About this exercise
Without copying any picture, transcribe exactly the lines of the data below from the one containing "index tip: (162, 216)" through the one containing "thumb ip: (421, 492)".

=== Begin Enclosure ===

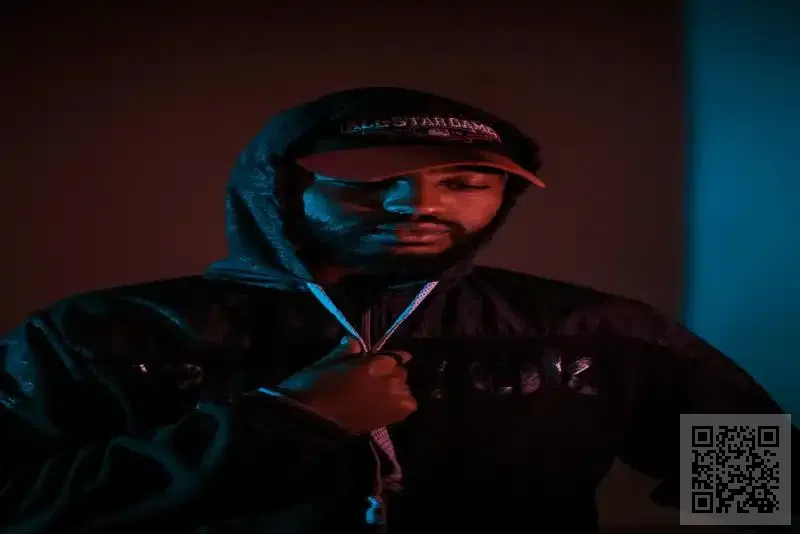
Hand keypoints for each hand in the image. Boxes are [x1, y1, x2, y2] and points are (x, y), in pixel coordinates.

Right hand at [277, 337, 416, 433]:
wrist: (311, 417)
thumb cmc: (318, 384)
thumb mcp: (331, 360)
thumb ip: (348, 350)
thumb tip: (355, 342)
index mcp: (377, 362)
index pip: (396, 356)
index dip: (389, 358)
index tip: (382, 362)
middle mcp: (390, 378)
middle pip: (401, 372)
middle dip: (389, 374)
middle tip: (372, 381)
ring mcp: (394, 398)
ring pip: (404, 388)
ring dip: (394, 390)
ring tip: (376, 395)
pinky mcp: (394, 416)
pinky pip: (408, 405)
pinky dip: (400, 405)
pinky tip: (384, 406)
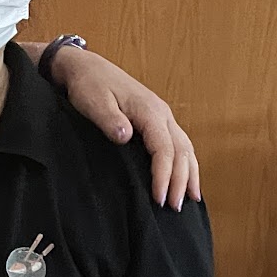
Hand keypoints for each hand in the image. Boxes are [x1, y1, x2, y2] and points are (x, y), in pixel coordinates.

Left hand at [49, 46, 200, 209]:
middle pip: (181, 150)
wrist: (86, 68)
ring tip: (190, 200)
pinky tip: (185, 180)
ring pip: (185, 147)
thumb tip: (126, 136)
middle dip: (181, 180)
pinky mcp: (157, 120)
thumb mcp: (93, 102)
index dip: (164, 175)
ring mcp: (162, 116)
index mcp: (148, 110)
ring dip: (189, 173)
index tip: (158, 198)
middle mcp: (162, 113)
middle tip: (174, 209)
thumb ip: (109, 120)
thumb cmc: (88, 86)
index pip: (164, 148)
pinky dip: (186, 163)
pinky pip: (178, 144)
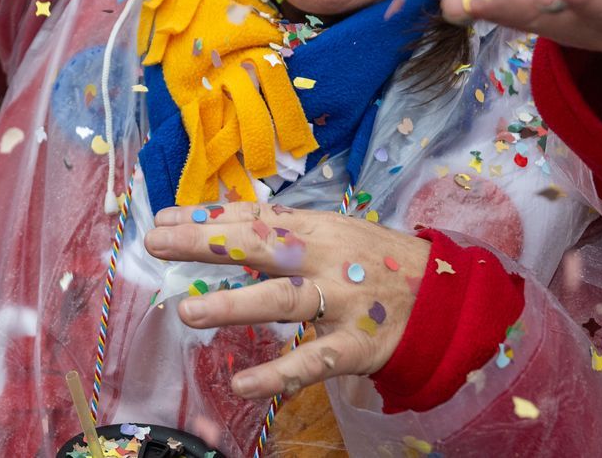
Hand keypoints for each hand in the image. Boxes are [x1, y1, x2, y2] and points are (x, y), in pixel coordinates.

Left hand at [143, 203, 428, 400]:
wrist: (445, 296)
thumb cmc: (377, 261)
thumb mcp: (333, 232)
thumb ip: (283, 231)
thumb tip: (223, 222)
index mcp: (316, 228)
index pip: (253, 217)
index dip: (207, 216)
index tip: (162, 216)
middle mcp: (323, 259)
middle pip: (258, 246)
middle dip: (205, 244)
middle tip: (156, 242)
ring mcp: (340, 302)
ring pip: (281, 301)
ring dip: (234, 306)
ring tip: (188, 312)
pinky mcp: (355, 345)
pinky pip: (312, 362)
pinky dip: (278, 375)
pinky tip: (243, 385)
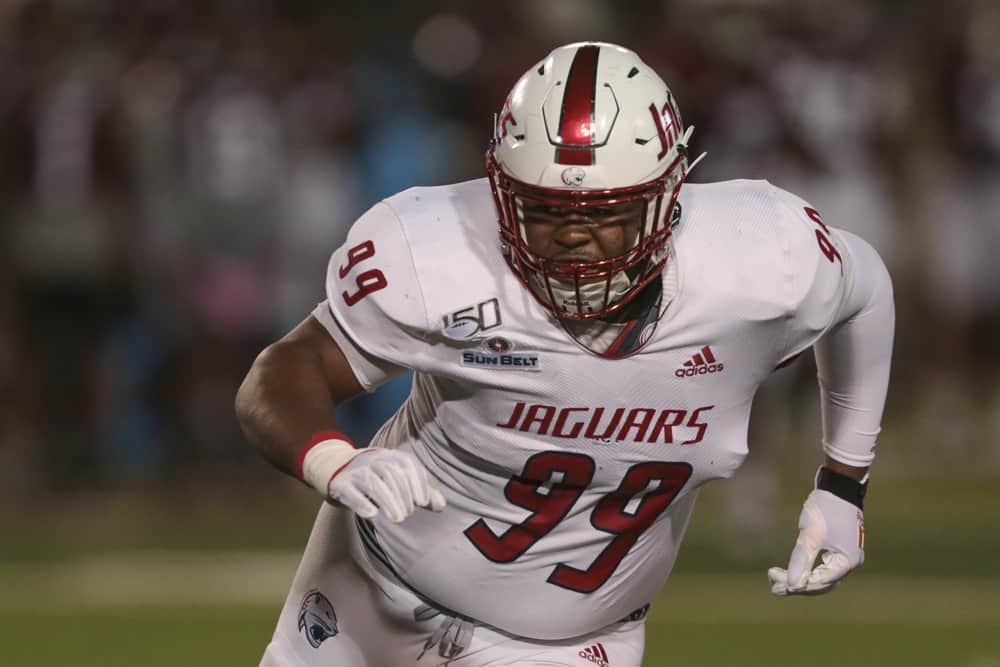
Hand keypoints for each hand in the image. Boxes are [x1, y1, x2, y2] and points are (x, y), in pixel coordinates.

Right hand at [327, 449, 446, 522]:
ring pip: (373, 483)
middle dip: (403, 495)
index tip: (424, 503)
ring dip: (387, 501)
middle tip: (407, 515)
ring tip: (398, 519)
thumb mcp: (400, 480)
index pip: (408, 464)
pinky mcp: (341, 484)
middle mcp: (374, 460)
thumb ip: (421, 492)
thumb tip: (440, 506)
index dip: (418, 482)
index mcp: (392, 456)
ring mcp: (357, 471)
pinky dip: (361, 502)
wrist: (338, 468)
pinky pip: (351, 492)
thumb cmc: (378, 478)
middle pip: (392, 474)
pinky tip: (372, 515)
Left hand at [768, 489, 863, 595]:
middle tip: (773, 585)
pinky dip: (809, 569)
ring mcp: (846, 555)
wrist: (838, 486)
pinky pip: (824, 566)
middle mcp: (850, 562)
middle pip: (821, 583)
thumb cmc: (826, 509)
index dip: (796, 585)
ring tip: (778, 580)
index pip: (818, 583)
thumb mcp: (810, 536)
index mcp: (846, 562)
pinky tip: (795, 569)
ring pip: (822, 576)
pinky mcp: (840, 547)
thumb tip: (791, 585)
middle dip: (797, 584)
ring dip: (802, 578)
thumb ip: (801, 561)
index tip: (775, 584)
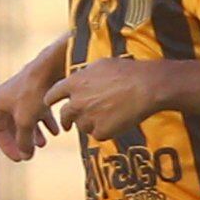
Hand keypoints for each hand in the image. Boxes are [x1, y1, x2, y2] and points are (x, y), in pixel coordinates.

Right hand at [0, 53, 70, 161]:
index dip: (6, 146)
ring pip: (26, 118)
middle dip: (22, 140)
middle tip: (31, 153)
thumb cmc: (34, 92)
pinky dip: (45, 122)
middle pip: (11, 125)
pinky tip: (57, 131)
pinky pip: (38, 110)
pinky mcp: (37, 90)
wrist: (52, 67)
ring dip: (34, 133)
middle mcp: (7, 97)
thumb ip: (24, 141)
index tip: (19, 157)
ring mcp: (22, 93)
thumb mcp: (26, 121)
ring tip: (44, 143)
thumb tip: (25, 155)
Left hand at [44, 57, 165, 144]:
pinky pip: (98, 134)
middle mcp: (77, 102)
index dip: (51, 101)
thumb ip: (84, 75)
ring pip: (82, 126)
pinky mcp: (101, 132)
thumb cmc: (127, 71)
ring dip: (90, 123)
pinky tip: (117, 121)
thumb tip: (78, 78)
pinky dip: (105, 131)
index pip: (51, 96)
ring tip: (109, 114)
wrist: (147, 86)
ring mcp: (88, 118)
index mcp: (74, 83)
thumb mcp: (100, 65)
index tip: (51, 105)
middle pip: (64, 115)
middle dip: (66, 120)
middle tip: (68, 124)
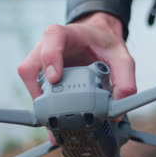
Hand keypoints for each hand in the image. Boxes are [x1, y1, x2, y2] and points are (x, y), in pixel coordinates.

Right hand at [18, 12, 136, 142]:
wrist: (98, 40)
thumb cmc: (104, 44)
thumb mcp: (122, 58)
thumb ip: (125, 81)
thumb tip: (116, 110)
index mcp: (67, 34)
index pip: (53, 37)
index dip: (50, 56)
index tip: (55, 78)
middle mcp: (48, 46)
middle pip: (32, 65)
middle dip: (40, 91)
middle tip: (55, 111)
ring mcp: (41, 61)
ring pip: (30, 81)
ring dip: (40, 102)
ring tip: (55, 122)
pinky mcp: (40, 75)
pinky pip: (34, 90)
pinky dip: (42, 107)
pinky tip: (54, 120)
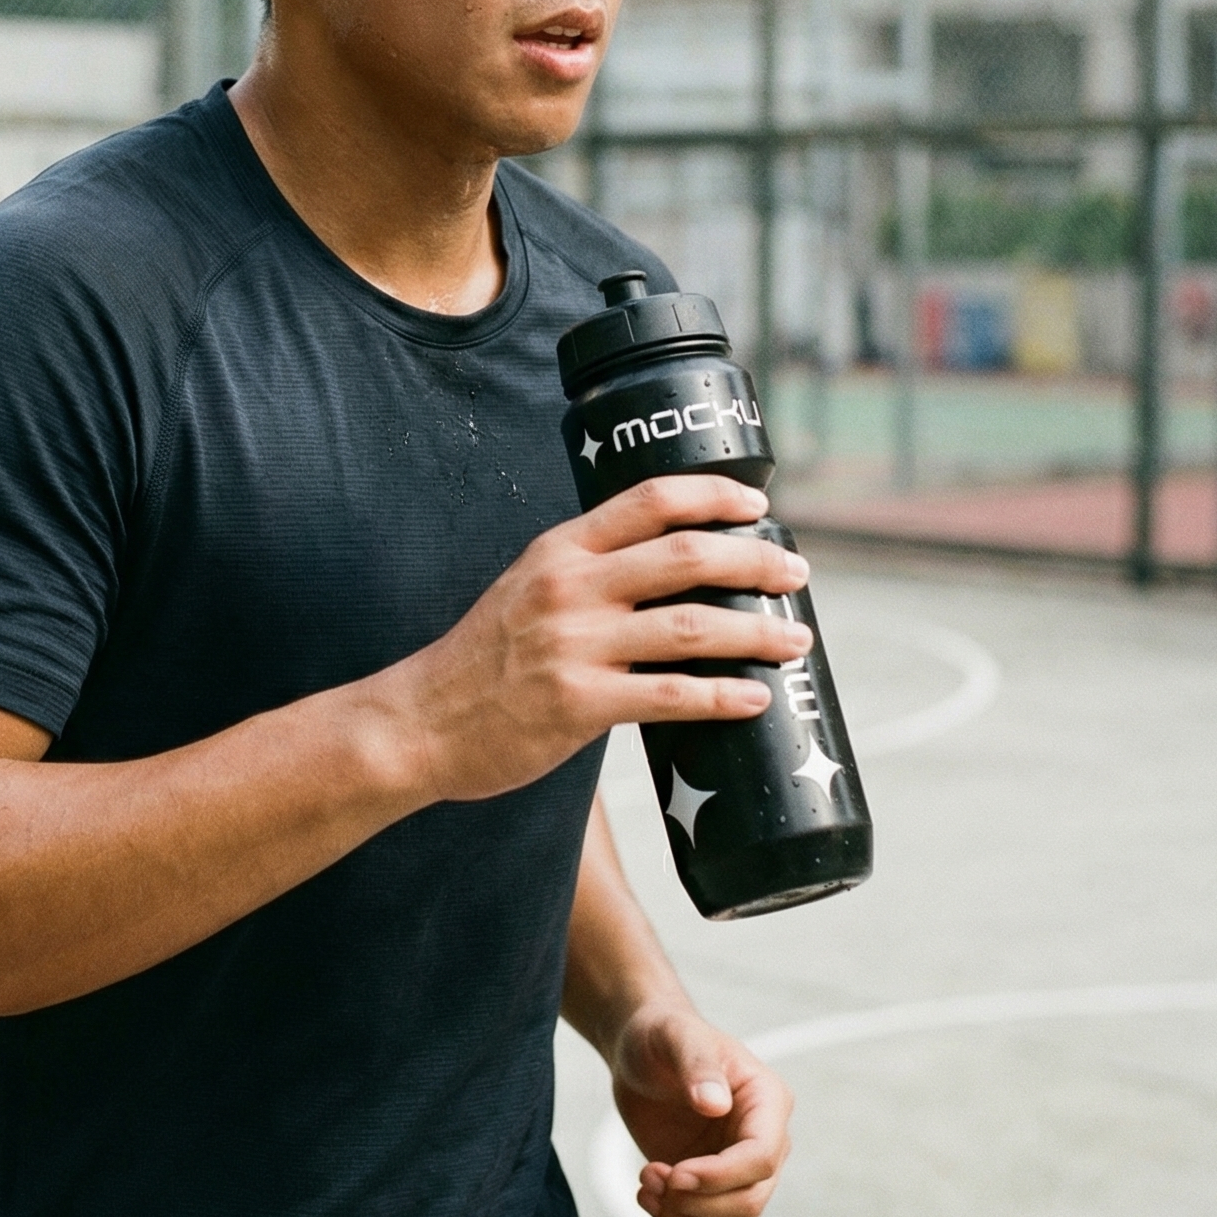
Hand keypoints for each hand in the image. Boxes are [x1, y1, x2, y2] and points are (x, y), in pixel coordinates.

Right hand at [368, 476, 813, 806]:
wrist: (420, 722)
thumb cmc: (484, 659)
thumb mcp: (528, 588)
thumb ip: (590, 573)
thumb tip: (674, 571)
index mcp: (560, 550)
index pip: (649, 499)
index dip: (713, 495)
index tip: (757, 504)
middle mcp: (570, 587)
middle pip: (687, 555)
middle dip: (755, 559)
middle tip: (796, 573)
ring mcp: (574, 646)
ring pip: (692, 626)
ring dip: (757, 632)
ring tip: (796, 639)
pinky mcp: (578, 704)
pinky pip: (670, 697)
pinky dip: (723, 696)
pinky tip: (754, 699)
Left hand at [611, 1004, 791, 1216]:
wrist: (641, 1055)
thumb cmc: (661, 1036)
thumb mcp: (675, 1037)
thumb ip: (698, 1065)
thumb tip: (715, 1104)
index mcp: (767, 1102)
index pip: (762, 1159)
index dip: (719, 1177)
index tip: (672, 1173)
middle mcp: (765, 1143)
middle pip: (749, 1203)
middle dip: (693, 1203)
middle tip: (648, 1176)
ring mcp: (742, 1173)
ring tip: (645, 1190)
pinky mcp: (717, 1193)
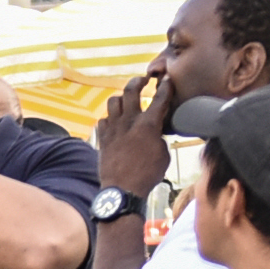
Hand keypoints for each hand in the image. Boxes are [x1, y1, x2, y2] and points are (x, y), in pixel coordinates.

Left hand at [91, 66, 171, 194]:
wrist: (122, 189)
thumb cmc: (148, 174)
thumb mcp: (163, 154)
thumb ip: (160, 137)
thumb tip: (156, 132)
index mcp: (149, 124)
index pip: (160, 97)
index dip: (165, 86)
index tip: (167, 79)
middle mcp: (129, 120)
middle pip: (131, 89)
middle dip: (138, 81)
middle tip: (143, 80)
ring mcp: (113, 127)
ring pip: (113, 101)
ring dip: (121, 98)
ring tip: (126, 102)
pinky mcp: (102, 137)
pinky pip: (103, 119)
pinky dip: (109, 119)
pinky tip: (114, 123)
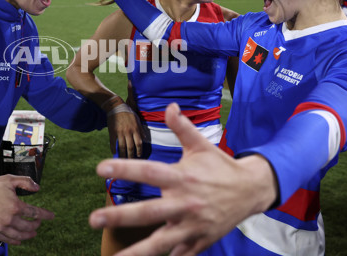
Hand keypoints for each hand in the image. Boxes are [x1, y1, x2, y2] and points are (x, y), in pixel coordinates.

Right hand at [0, 175, 53, 244]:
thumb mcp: (10, 179)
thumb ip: (26, 182)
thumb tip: (38, 188)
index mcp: (15, 206)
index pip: (35, 213)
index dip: (45, 215)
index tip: (52, 216)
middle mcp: (9, 219)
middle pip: (29, 226)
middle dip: (36, 225)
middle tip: (38, 223)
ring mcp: (1, 227)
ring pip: (19, 235)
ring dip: (28, 235)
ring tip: (33, 233)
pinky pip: (7, 240)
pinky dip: (15, 241)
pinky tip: (19, 240)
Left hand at [89, 103, 276, 255]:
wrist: (251, 190)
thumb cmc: (220, 166)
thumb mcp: (202, 145)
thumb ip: (182, 127)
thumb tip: (170, 105)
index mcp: (182, 177)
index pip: (149, 172)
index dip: (125, 170)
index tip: (100, 169)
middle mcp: (185, 202)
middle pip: (149, 212)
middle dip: (120, 217)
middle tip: (94, 220)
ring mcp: (193, 225)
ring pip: (162, 242)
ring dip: (138, 251)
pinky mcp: (200, 240)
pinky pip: (181, 254)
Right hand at [107, 110, 144, 157]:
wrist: (116, 106)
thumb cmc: (128, 113)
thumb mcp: (137, 119)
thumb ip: (141, 129)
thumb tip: (145, 138)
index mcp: (135, 129)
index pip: (139, 143)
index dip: (139, 150)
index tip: (139, 155)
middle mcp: (128, 131)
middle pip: (130, 147)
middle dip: (131, 155)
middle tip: (131, 160)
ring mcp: (120, 132)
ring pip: (122, 146)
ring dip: (122, 154)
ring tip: (123, 159)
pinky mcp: (112, 132)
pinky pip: (113, 142)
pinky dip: (113, 148)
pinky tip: (114, 152)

=== End Enclosure ===

Result for this task
index tip: (162, 216)
middle mcp: (323, 259)
middle pip: (258, 246)
middle dip: (205, 244)
middle tip: (156, 242)
ring mcp: (340, 302)
ring pip: (281, 301)
ring dip: (234, 306)
ring tip: (188, 312)
pinky mcp: (355, 345)
pinky pip: (312, 362)
pinky dip: (278, 375)
pinky tip: (243, 385)
Hand keypoints for each hand in the image. Boxes are [x1, y1, x2, y2] and points are (x, y), in pixel coordinates.

Right hand at [327, 449, 446, 522]:
ring pip: (373, 483)
middle dip: (403, 495)
index tip: (424, 503)
ring dip: (387, 501)
middle tip: (407, 515)
ring tip: (398, 519)
thumb mcp: (400, 480)
index pip: (408, 464)
pinky mcp: (341, 484)
middle mcp: (374, 460)
thumb ip: (421, 492)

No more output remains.